The Leadership Conference Joins Boycott against Arizona Anti-Immigrant Law

The Leadership Conference on Civil and Human Rights joined the National Council of La Raza (NCLR) and other organizations around the country today to announce a boycott of the state of Arizona in protest of the state’s anti-immigrant law, S.B. 1070.


The participating organizations have pledged to hold no conventions, conferences, special events, or major meetings involving significant travel to Arizona while S.B. 1070 is in effect.  The Leadership Conference has also pledged to urge its more than 200 member organizations to do the same.

Groups participating in the boycott include the Asian American Justice Center, the Center for Community Change, the League of United Latin American Citizens, the National Puerto Rican Coalition, Service Employees International Union, and the United Food and Commercial Workers, and many others. 
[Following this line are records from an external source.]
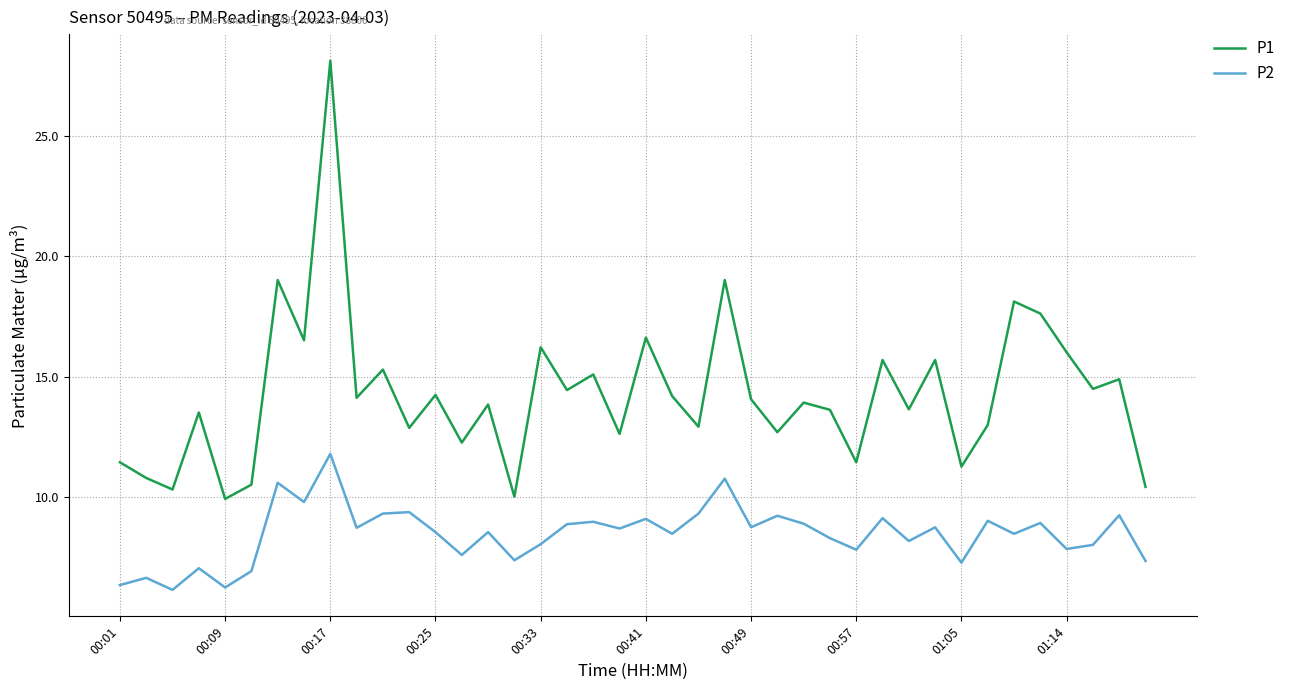

How many lines are shown in the chart?

2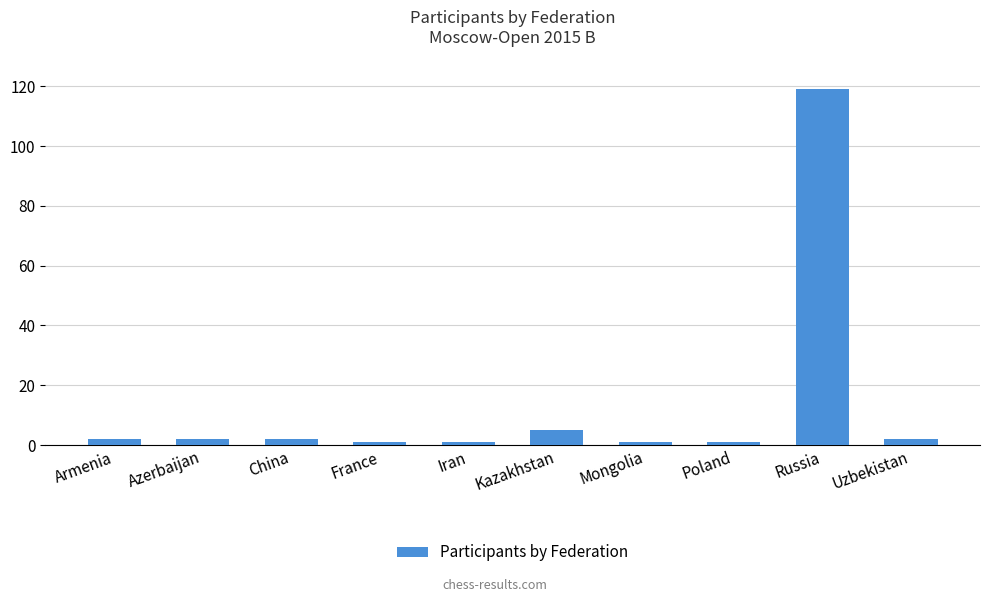

How many bars are there in total?

10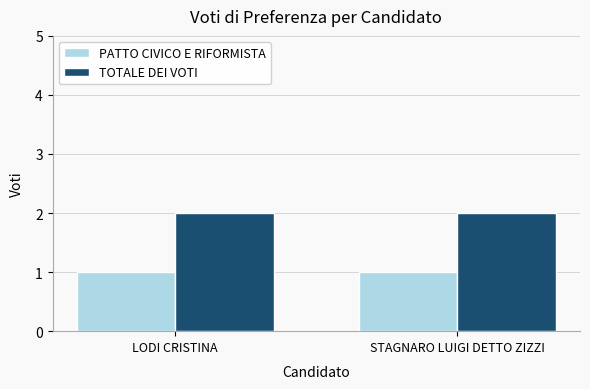

How many groups of bars are there?

2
The groups said that the decision to organize a boycott was not “taken lightly.” However, Janet Murguía, president and CEO of NCLR, said that the “extraordinary law,” which will have such an adverse effect on Arizona’s people of color, “requires an extraordinary response.”


Wade Henderson, president and CEO of The Leadership Conference, said the way that the U.S. handles immigration reform “is a moral issue… an issue about fundamental American values.”


“Americans agree that our immigration system is broken and in need of urgent repair.  We share the frustration of many that federal legislation is essential,” said Henderson.  “But the answer is not the Arizona law.  The solution to our problem is for Congress to enact comprehensive immigration reform.  Republicans and Democrats alike have mutual responsibility to resolve this issue before the elections [this year].”


Signed by Governor Jan Brewer on April 23, S.B. 1070 will make racial profiling the norm in Arizona by requiring law enforcement officers to stop, question, detain, and arrest anyone that they have a “reasonable suspicion” to believe is undocumented. The law has been widely denounced as extreme, unconstitutional, and fundamentally unfair and discriminatory.